Barbarie politicaPiù Greta, meno Salvini: sono i cambiamenti climatici che fanno migrare le persone, non le navi delle Ong

Sulla questione migranti si continua ad oscillare tra il buonismo dell’accoglienza indiscriminata e la propaganda che si ostina a ignorare un fenomeno inarrestabile. Le soluzioni si possono trovare. Ma non è comportandosi così che Salvini farà svegliare l’Europa

Secondo l’ultimo rapporto dell’ONU, i cambiamenti climatici sono la causa principale delle migrazioni. Desertificazione, carestie, disastri naturali riducono le possibilità di sviluppo, impoveriscono ancora di più le aree colpite e innescano giganteschi movimenti di popolazione. Fra i 100 e i 140 milioni di individui saranno le vittime di questo immane danno collaterale, popoli in movimento nei prossimi anni, ed è superfluo chiedersi verso quali aree del mondo saranno diretti. L’errore che si continua a commettere, sia a livello di decisori, sia a livello di opinione pubblica, è di oscillare fra il buonismo dell’accoglienza indiscriminata e la propaganda che ignora fenomeni di cui occorrerà prima o poi assumere qualche responsabilità. Non è necessario risalire al passato coloniale, alle sciagurate guerre umanitarie del secolo scorso, all’opera sistematica di sfruttamento delle risorse del terzo Mondo, alle politiche militari e ideologiche delle grandi potenze. Basterebbe una dose intelligente di egoismo, basterebbe cioè comprendere che di questo passo non si salva nessuno. Né i migranti, né gli “stanziali”
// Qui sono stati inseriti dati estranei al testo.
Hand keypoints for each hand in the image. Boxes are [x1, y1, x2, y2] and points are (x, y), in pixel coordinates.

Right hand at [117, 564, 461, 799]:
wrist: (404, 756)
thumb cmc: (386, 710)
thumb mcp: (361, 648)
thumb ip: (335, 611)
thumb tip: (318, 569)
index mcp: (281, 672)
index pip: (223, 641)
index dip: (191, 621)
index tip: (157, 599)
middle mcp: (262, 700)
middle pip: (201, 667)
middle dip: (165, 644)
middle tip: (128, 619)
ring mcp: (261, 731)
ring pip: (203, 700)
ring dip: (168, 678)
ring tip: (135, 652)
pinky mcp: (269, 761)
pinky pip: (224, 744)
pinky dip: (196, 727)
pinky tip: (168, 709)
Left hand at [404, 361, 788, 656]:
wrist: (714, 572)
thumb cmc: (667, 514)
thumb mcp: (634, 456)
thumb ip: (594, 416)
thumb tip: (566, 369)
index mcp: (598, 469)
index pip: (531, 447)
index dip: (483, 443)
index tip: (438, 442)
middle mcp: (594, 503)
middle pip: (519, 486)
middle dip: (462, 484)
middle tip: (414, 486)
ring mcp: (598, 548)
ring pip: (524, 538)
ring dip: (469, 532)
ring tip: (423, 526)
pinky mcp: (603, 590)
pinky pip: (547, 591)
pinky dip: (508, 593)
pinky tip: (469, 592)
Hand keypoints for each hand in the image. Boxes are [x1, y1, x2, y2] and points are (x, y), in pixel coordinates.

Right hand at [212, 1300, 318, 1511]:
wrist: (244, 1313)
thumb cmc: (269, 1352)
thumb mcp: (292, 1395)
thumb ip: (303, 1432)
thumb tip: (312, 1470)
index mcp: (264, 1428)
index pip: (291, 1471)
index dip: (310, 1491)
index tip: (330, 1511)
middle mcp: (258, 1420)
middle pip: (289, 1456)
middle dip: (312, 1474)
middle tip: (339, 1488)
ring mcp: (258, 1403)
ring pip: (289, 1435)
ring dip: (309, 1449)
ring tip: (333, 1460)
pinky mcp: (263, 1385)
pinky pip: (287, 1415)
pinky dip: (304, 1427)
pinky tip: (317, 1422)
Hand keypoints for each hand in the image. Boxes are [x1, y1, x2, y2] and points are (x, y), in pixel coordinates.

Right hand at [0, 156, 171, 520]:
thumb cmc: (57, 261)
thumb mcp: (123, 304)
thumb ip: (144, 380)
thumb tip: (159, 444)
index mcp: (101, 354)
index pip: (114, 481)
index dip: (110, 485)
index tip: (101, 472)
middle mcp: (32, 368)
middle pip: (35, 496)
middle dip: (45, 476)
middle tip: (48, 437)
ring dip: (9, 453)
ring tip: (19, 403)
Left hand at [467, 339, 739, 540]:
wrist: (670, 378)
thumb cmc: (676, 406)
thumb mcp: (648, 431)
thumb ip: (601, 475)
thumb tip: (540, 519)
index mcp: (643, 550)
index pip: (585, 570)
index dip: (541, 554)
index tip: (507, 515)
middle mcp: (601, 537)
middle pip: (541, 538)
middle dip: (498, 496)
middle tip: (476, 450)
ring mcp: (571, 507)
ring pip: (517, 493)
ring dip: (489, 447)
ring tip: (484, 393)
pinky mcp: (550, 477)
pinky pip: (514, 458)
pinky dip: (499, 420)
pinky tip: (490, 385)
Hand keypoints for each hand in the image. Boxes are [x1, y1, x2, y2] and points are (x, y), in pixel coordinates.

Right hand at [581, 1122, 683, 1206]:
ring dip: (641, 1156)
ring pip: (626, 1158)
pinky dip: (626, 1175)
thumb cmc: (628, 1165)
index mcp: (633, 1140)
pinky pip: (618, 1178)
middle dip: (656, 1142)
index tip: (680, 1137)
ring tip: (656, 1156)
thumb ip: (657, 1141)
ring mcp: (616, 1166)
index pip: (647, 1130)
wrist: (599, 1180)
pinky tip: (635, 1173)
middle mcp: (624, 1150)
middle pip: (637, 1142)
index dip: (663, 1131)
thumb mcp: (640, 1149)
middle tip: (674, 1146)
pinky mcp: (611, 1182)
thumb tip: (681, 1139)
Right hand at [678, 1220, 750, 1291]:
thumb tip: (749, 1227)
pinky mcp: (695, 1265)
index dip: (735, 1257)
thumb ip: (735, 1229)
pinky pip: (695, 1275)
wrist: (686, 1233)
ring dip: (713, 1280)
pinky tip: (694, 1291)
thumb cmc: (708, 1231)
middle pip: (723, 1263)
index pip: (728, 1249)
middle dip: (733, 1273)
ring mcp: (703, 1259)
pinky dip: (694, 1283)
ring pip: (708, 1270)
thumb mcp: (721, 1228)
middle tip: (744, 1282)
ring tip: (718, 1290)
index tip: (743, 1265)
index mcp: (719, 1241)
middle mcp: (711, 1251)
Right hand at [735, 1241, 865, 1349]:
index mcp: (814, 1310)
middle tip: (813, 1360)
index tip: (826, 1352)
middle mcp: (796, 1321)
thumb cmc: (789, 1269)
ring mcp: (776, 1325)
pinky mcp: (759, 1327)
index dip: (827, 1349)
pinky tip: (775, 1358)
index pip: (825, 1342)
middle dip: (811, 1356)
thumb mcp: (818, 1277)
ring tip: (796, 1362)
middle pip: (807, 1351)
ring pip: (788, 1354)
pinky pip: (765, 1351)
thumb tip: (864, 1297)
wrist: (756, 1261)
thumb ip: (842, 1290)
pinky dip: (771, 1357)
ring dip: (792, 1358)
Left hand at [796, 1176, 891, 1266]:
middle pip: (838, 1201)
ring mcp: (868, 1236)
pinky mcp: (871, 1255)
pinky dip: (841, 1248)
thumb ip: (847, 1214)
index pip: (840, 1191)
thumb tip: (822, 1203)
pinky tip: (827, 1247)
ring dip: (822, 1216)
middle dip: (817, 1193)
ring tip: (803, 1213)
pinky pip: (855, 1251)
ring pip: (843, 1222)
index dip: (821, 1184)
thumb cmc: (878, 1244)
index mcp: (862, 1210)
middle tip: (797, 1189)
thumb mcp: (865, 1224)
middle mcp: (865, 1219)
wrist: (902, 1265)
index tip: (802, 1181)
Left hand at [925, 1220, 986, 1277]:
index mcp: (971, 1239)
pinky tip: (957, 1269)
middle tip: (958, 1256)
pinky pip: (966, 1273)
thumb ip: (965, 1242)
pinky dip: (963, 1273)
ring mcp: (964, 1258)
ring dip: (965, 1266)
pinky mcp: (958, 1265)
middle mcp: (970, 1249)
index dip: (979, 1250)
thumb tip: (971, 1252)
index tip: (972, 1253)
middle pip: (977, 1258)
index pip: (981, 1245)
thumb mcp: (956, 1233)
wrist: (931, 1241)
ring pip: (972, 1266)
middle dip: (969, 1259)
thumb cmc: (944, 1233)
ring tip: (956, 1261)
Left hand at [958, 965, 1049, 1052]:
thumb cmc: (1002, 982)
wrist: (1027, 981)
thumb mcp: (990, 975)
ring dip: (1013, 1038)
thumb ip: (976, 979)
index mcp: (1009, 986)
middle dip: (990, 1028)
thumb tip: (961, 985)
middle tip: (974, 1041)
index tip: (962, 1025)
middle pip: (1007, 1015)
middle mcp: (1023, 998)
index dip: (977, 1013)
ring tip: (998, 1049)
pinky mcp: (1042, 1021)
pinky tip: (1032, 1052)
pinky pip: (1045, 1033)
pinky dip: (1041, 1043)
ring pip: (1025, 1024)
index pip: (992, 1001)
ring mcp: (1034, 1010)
Se è vero, come è vero, che non possiamo accogliere tutti – anche perchè le conseguenze sociali e politiche sarebbero devastanti, sia per le società interessate sia per gli stessi migranti, vittime e al tempo stesso capri espiatori – è soprattutto vero che non è più possibile fare finta di non vedere la genesi dei fenomeni, non impegnarsi a costruire politiche nazionali e continentali, trincerarsi dietro pregiudizi e luoghi comuni che alimentano le peggiori opzioni politiche e ideologiche, che in fin dei conti danneggiano gli stessi Paesi di accoglienza.

Non sarà uno sbarco in più o in meno a cambiare il corso delle cose, ma un gesto di umanità potrebbe essere il primo passo per costruire una politica condivisa, basata sulla realtà e non sulla sua negazione

Ecco perchè il caso Sea Watch può essere il paradigma di questi scenari. Un caso da calura estiva che scalda le teste e non i cuori, una briciola nel grande mare delle tragedie, dei numeri, delle statistiche, degli scenari del nostro tempo. Usare la Sea Watch come grimaldello propagandistico, accompagnato da consuete volgarità (la comandante « sbruffoncella ») nei confronti di chi rischia la vita, è un ennesimo tentativo di chiudere gli occhi e di farli chiudere all’opinione pubblica e al proprio elettorato, blandendola con esibizioni muscolari. Sea Watch diventa caso politico perchè solo così si nasconde la realtà dei problemi e si imbastiscono polemiche senza capo nè coda che imprigionano giornali, televisioni, la politica in un dibattito estenuante e senza sbocco, perchè, a torto o a ragione, tutti abbaiano alla luna.

Il ministro Salvini ha qualche ragione nel richiamare l’Europa alle proprie responsabilità. Ma non può fare finta che non esistano nostre responsabilità in rapporto alla nostra politica migratoria, al nostro isolamento in Europa, alle nostre strizzatine d’occhio ai governi sovranisti che tutto vogliono fuorchè darci una mano, né ignorare il fatto che Paesi come la Germania hanno accolto e integrato percentuali di migranti ben superiori alle nostre. Né si può fare finta di non sapere che centinaia di migranti continuano ad arrivare con mezzi di fortuna e che centinaia di migranti sono rispediti in Italia attraverso gli aeroporti.

Se davvero si vuole usare la SeaWatch per svegliare l’Europa, lo si faccia con la dignità del ruolo, nel rispetto di chi sta soffrendo da giorni e di chi rischia la vita per portare un aiuto. Si tratta di esseri umani, non di cose da tenere al largo. O alla larga come sembra di sentire dire nel lessico leghista. Non sarà uno sbarco in più o in meno a cambiare il corso delle cose, ma un gesto di umanità potrebbe essere il primo passo per costruire una politica condivisa, basata sulla realtà e non sulla sua negazione.